### YOUR TASK
In the passage below about building a histogram on the fly, what value does the simplest technique use for A?

### SOURCE
☆ ☆ ☆ ☆ ☆ ☆ ☆

If the histogram must be accumulated on-line; that is, you don't know anything about the data until they arrive, then your algorithm must be able to reorganize B(x) on the fly.

If you allow B(x) to be any new map, then reorganization means reprocessing all data received so far so they can be re-assigned to the new buckets. This requires O(N) time for N data received each time the histogram is reorganized. Many applications can't handle this expense.

If you allow *only adding new buckets*, then life gets considerably easier. For example, with equal-sized buckets and B(x) = floor((x - A) / N) as discussed above, the problem is that you don't know A in advance. The simplest technique is to set A equal to the first data value and maintain *two* arrays of buckets. The first counts data with values greater than or equal to A using B(x) as given above. The second counts data with values less than A using B'(x) = floor((A - x) / N). Obviously you guess at an initial size and then grow these arrays dynamically as needed to handle the absolute maximum values seen so far.

The same technique works fine for logarithmically sized buckets. Only you'll use something like B(x) = floor(log(x / A) / N) and B'(x) = floor(-log(x / A) / N).

☆ ☆ ☆ ☆ ☆ ☆ ☆

### DATA ENTRIES
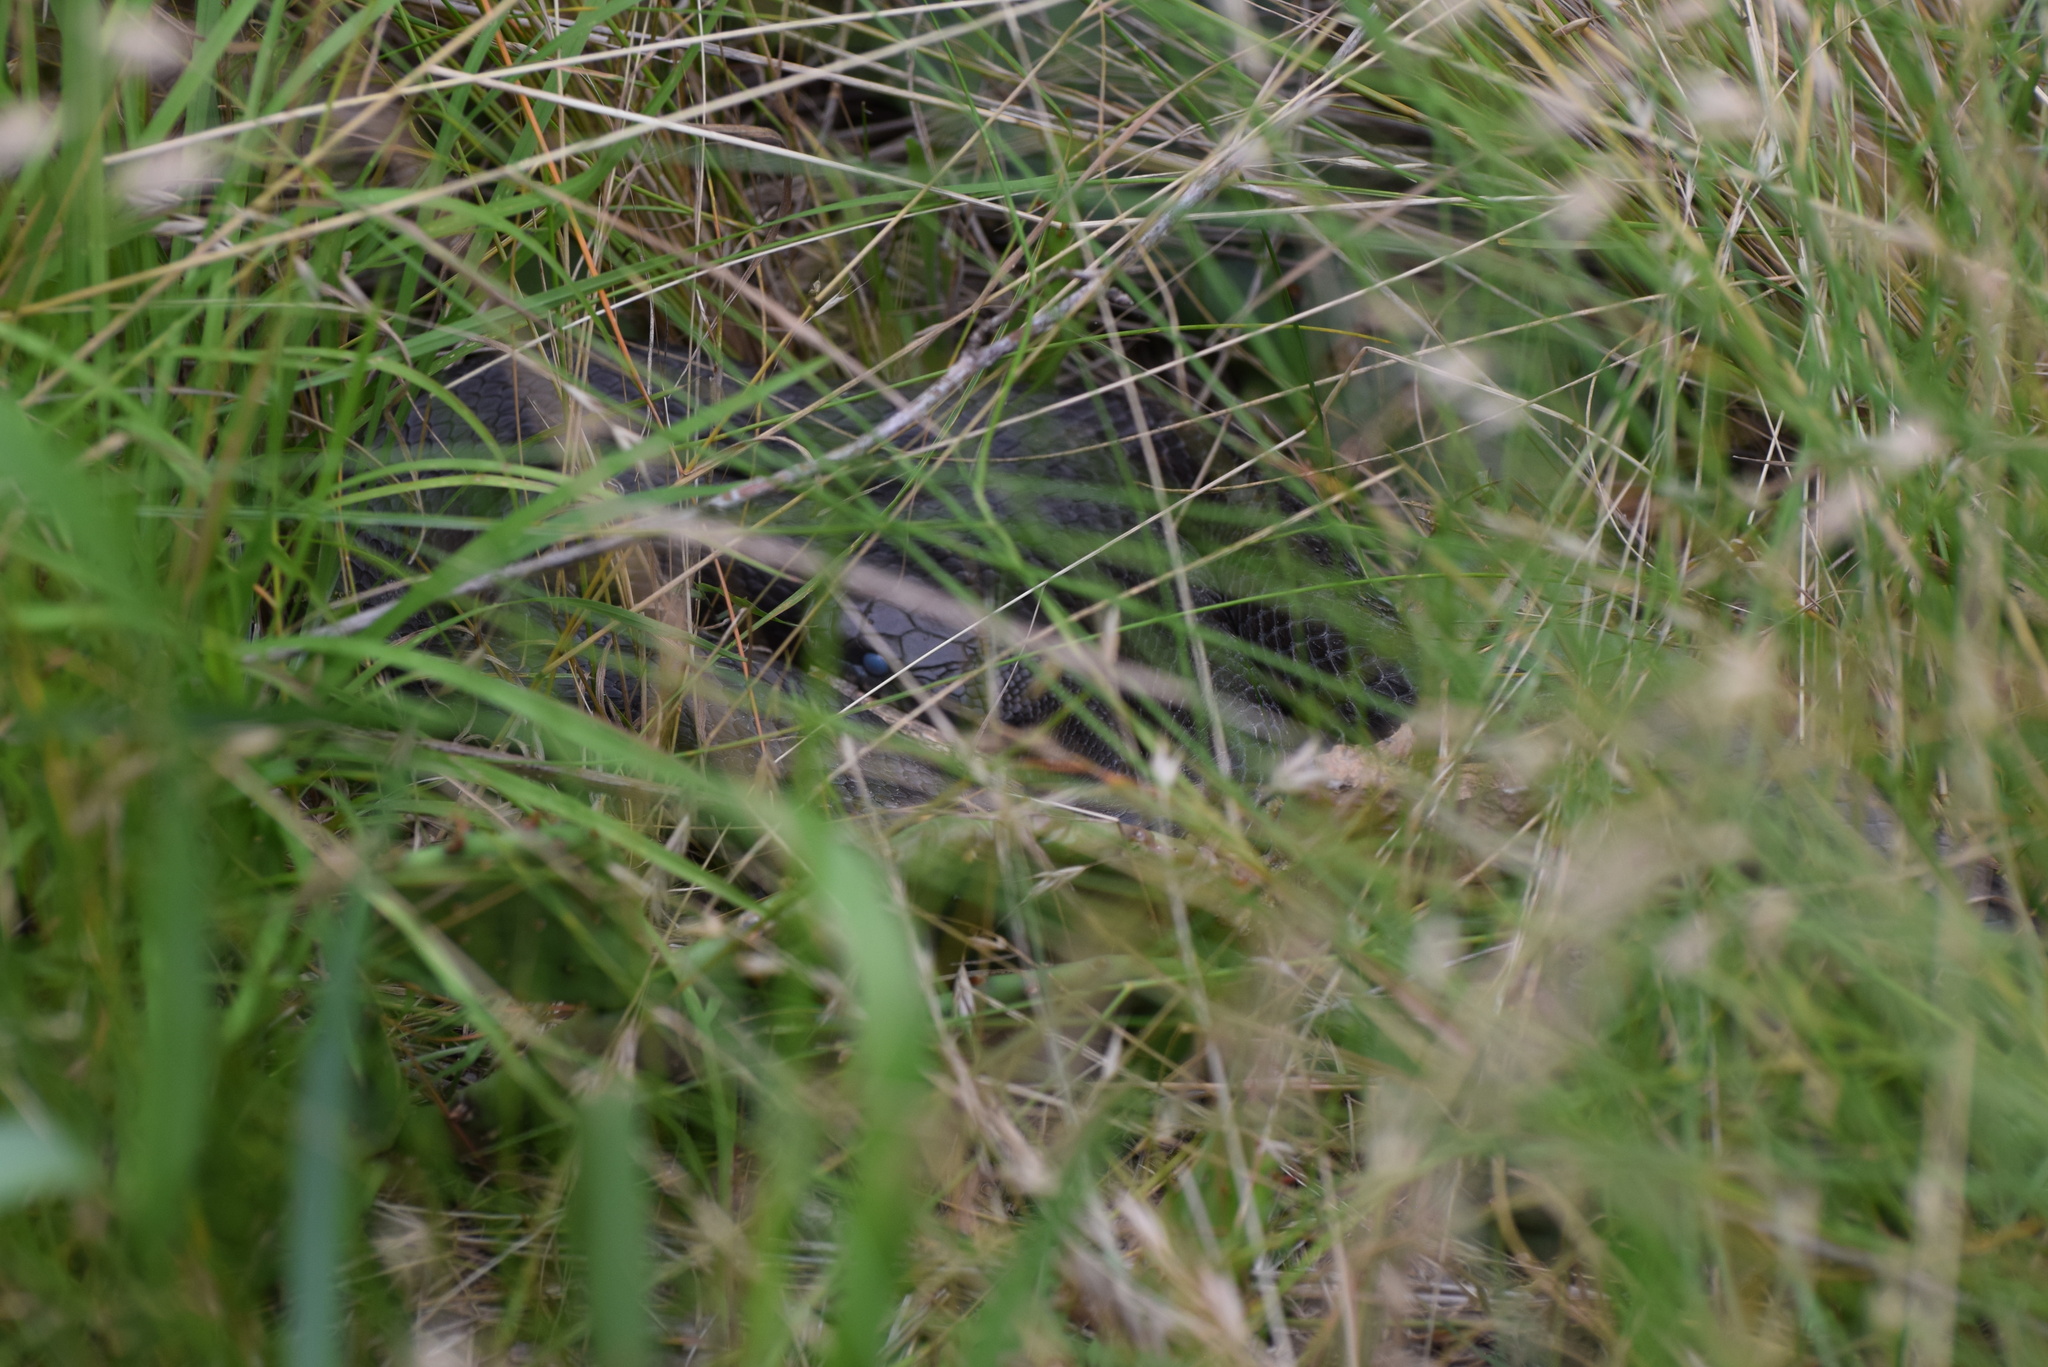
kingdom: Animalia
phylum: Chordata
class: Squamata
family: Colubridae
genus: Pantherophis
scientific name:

☆ ☆ ☆ ☆ ☆ ☆ ☆

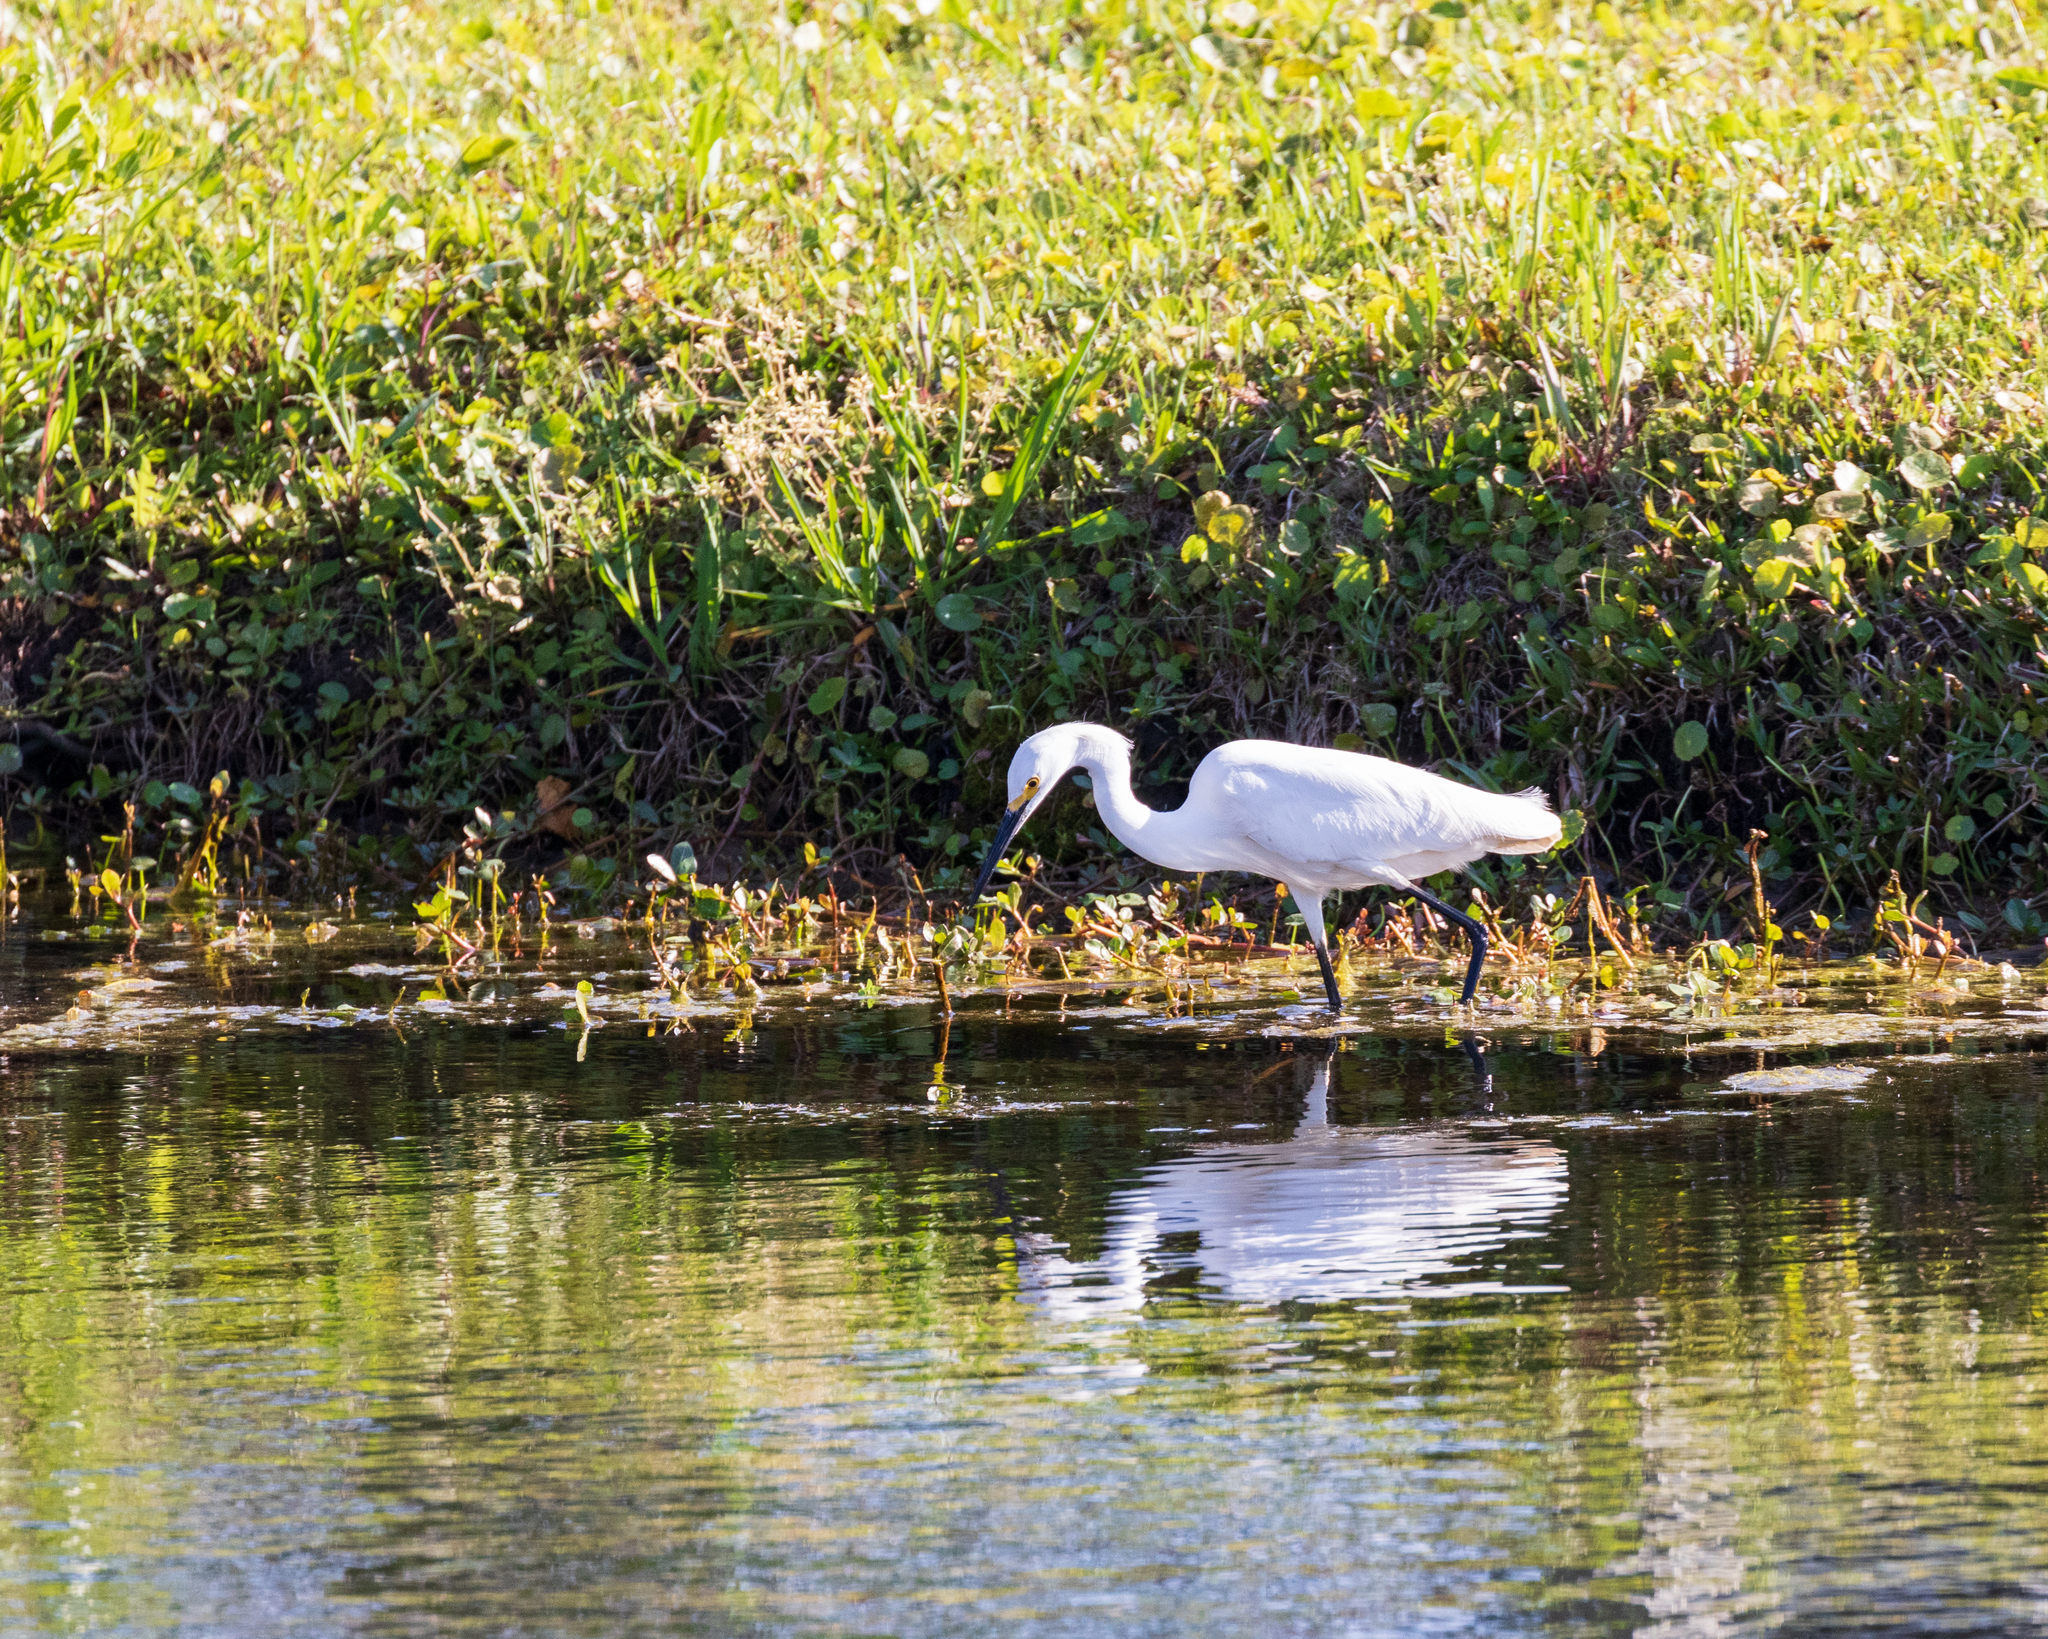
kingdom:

☆ ☆ ☆ ☆ ☆ ☆ ☆

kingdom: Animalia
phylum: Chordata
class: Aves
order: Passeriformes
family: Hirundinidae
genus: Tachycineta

☆ ☆ ☆ ☆ ☆ ☆ ☆

### REPLY TO THE EXERCISE
A is set equal to the first data value.